Nessa esteira, o entendimento desta Corte de Justiça sobre o tema é o de que a quantidade e natureza da droga não podem ser utilizadas na primeira fase do processo trifásico para aumentar a pena-base e, na terceira fase, para graduar o redutor previsto no art. 33, § 4º, da Lei n. 11.343/2006, cabendo ao órgão julgador, com fundamento no princípio da individualização da pena, escolher em qual etapa o critério será utilizado.
Precedentes. (…) 7.
Agravo regimental desprovido. (AgRg no HC 509.796/PR, Rel.

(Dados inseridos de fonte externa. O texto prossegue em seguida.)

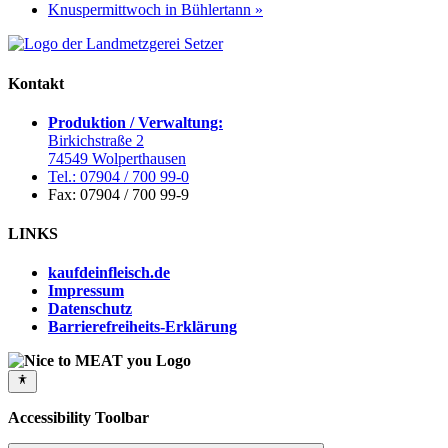
Knuspermittwoch in Bühlertann
»
Kontakt
Produktion / Verwaltung:
Birkichstraße 2
74549 Wolperthausen
Tel.: 07904 / 700 99-0
Fax: 07904 / 700 99-9
LINKS
kaufdeinfleisch.de
Impressum
Datenschutz
Barrierefreiheits-Erklärung
Accessibility Toolbar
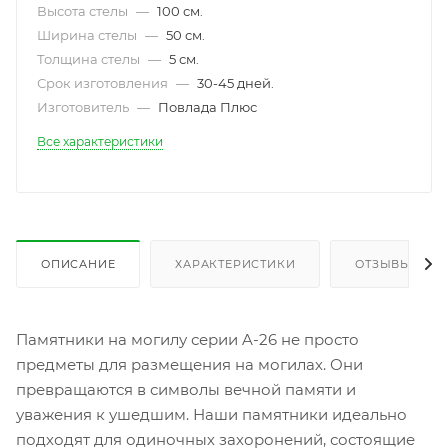
Высота стелы
—
100 см.
Ширина стелы
—
50 см.
Толщина стелы
—
5 см.
Срок изготовления
—
30-45 дней.
Изготовитель
—
Повлада Плюс
Все характеристики
ОПИСАНИЕ
ХАРАКТЕРИСТИКИ
ОТЗЫВЫ
Памятники на могилу серии A-26 не просто
предметы для размещения на могилах. Они
превращаются в символы вечной памяти и
уважения к ушедшим. Наши памятники идеально
подходят для одиночных захоронений, состоящие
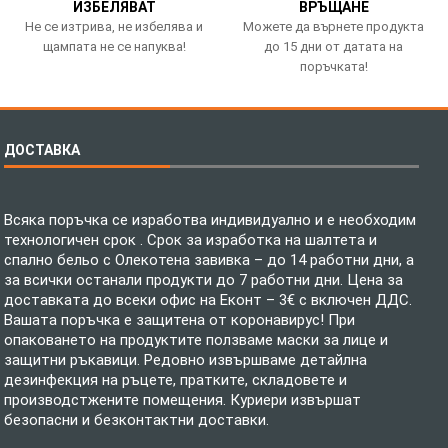
ИЗБЕЛЯВАТ
ВРЪЩАНЕ
Не се изтрива, не избелява и
Можете да върнете продукта
щампата не се напуква!
до 15 дни от датата на
поръчката!
ДОСТАВКА
Всяка поръчка се изработва индивидуално и е необходим
технологичен срок . Срок за изработка на шалтета и
спално бельо с Олекотена завивка – до 14 работни дни, а
за всички останали продукти до 7 работни дни. Цена за
доставката до всеки офис на Еконт – 3€ с включен ДДС.
Вашата поръчка е защитена от коронавирус! При
опаковането на продуктите ползваме маски за лице и
защитни ръкавици. Редовно извършваме детайлна
дезинфекция на ръцете, пратките, складовете и
производстжените помещения. Куриери извършат
безопасни и безконтактни доставки.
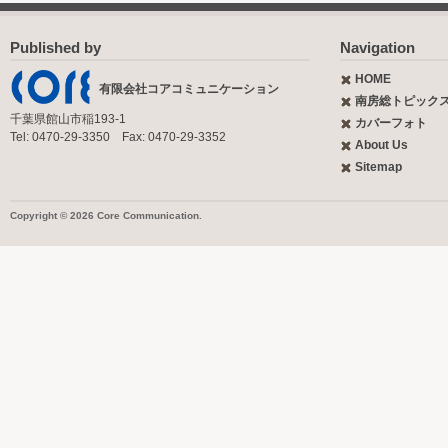
Published by
Navigation
HOME
有限会社コアコミュニケーション
南房総トピック
千葉県館山市稲193-1
カバーフォト
Tel: 0470-29-3350 Fax: 0470-29-3352
About Us
Sitemap
Copyright © 2026 Core Communication.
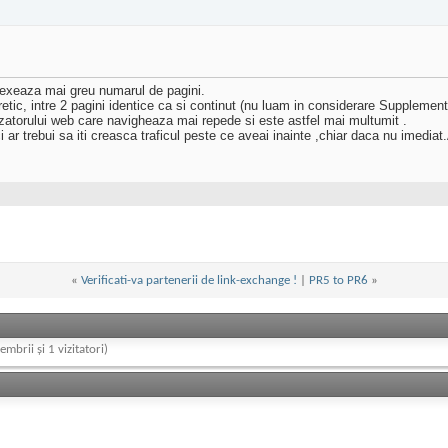
ndexeaza mai greu numarul de pagini.
tic, intre 2 pagini identice ca si continut (nu luam in considerare Supplemental 
zatorului web care navigheaza mai repede si este astfel mai multumit .
 ar trebui sa iti creasca traficul peste ce aveai inainte ,chiar daca nu imediat.
«
Verificati-va partenerii de link-exchange !
|
PR5 to PR6
»
embrii și 1 vizitatori)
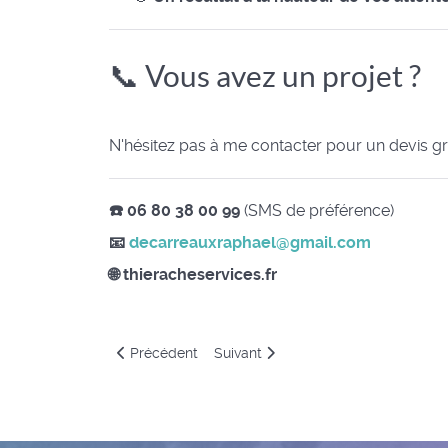
📞 Vous avez un projet ?
N'hésitez pas à me contacter pour un devis g
☎️ 06 80 38 00 99
(SMS de préférence)
📧
decarreauxraphael@gmail.com
🌐 thieracheservices.fr
Article précédent : Prestataire de services à Wign
Article suivant : Prestataire de serv
Précédent
Suivant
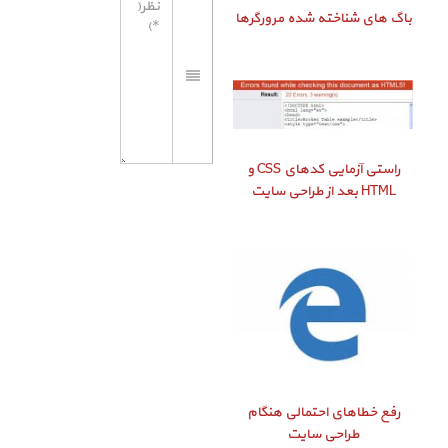
باگ‌ های شناخته شده مرورگرها
راستی‌ آزمایی کدهای CSS و
HTML بعد از طراحی سایت
رفع خطاهای احتمالی هنگام
طراحی سایت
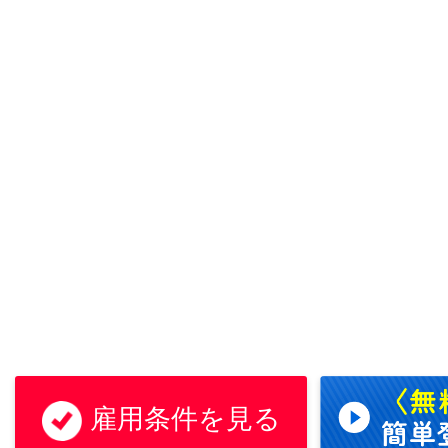
雇用条件を見る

Ministro JORGE MUSSI, QUINTA TURMA, julgado em 17/10/2019, DJe 25/10/2019); “AGRAVO REGIMENTAL EM HABEAS CORPUS.
TRÁFICO DE DROGAS. DOSIMETRIA DA PENA.
PRIMEIRA E TERCEIRA FASES.
BIS IN IDEM.
NÃO OCORRÊNCIA.
INEXISTÊNCIA DE CONSTRANGIMENTO ILEGAL. (…) 2.
Cabe às instâncias ordinárias, ao promover a dosimetria, considerar a quantidade e a natureza da droga no momento que melhor lhe aprouver, podendo valorá-las, na primeira fase, para exasperar a penabase ou, na terceira fase, para graduar o redutor do tráfico privilegiado, mas nunca em ambas as fases, sob pena de bis in idem (AgRg no HC n. 475.345/SP, Ministro Felix Fisher, Quinta Turma, DJe 1º/3/2019). 3.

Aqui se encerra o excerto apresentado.